Hakkında Bilgi

Hakkında Bilgi,Ansiklopedik Bilgi

BiyografiTarih

Köroğlu Kimdir?

Köroğlu Kimdir,Türk halk ozanı.Son araştırmalarla XVI. yy.da Köroğlu adlı bir celalinin yaşadığı anlaşıldı. Ayrıca aynı adı taşıyan bir yeniçeri şairinin yaşadığı, 1577-1590 Osmanlı-iran seferine katıldığı da, bu seferlerde büyük başarıları bulunan özdemiroğlu Osman Paşa için söylediği iki manzumeden öğrenilmektedir.

Köroğlu’nun Hayatı

Bu saz şairinin varlığını Evliya Çelebi de belirtir.

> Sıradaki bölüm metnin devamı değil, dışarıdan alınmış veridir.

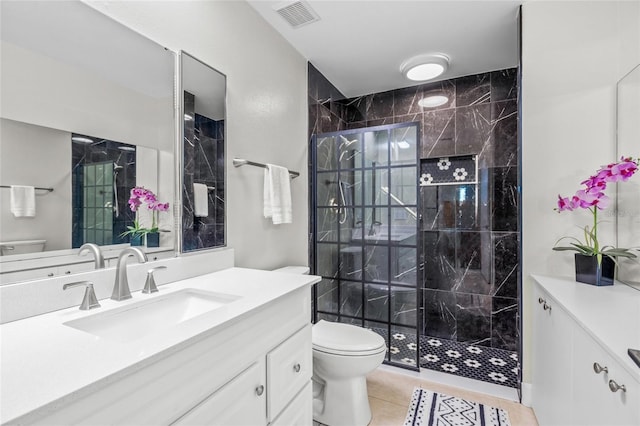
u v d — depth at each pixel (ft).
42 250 3.01
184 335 2.31
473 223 8.62
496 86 8.48
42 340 2.27
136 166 3.92
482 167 8.56
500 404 5.71
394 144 7.20
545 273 5.65
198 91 4.78
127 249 3.35
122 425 1.90
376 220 7.45
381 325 7.40
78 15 3.34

Bu bilgilerden saz şairinin varlığı kesin olarak anlaşılmakla birlikte, hikaye kahramanı Köroğlu ile şair Köroğlu’nun aynı kişi olup olmadığı kesin olarak bilinmemektedir.

Ancak Başbakanlık arşivinde bulunan bazı belgelerden, Bolu dolaylarında 1579-1582 yıllarında Köroğlu adında bir eşkıyanın türediği öğrenilmektedir.

Köroğlu hikayesi de, bu sıralarda ortaya çıktığı ve henüz geçerli başka belgeler de bulunmadığından eşkıya Köroğlu ile şair Köroğlu’nun aynı kişi olduğu kabul edilir. Köroğlu hakkındakiyeni bir iddiaya göre, Köroğlu’nun asıl vatanı Horasan’dır ve Anadolu’daki celalilerle ilgisi yoktur; hayatı destanlaşan Köroğlu, Kun Yabguları sülalesinden gelmedir.

Oğuznamelerde Karakonak, ermenice metinlerde ise başbuğları Mamak’ın adıyla Mamikonyan Satrap ailesi diye gösterilen aile, Murat suyu boylarını İranlılara karşı korumuştu. Bu aile Arpa çayı ve Yukarı Aras boyuna da hakim olarak, sonraları Karakoyunlu Türkmenleri adıyla ortaya çıktı.

V. yy.dan başlayarak Ortodoks Bizans’a ve zerdüşti-mazdeki Sasanilere karşı Gregoryen mezhebinin koruyuculuğunu yapan bu ailenin destanı, bugün de bütün ön Asya Türkleri arasında yayılmış olan Köroğlu destanları halinde yaşamaktadır.

Bu sebeple halk arasında Köroğlu’nun yeri hep Yukarı Aras, en çok da Kars ili olarak gösterilmektedir. Yine bu görüşe göre Köroğlu adı Osmanlılardan önce de Anadolu dışında Türk illerinde vardır.

Sonradan XVI. ve XVII. yy.larda Anadolu’da bu adı taşıyan taklitçiler meydana çıkmıştır. Bu görüşlerden hangisi doğru olursa olsun, hikayenin esasının birtakım eski tarih olayları içinde bulunduğu bir gerçektir.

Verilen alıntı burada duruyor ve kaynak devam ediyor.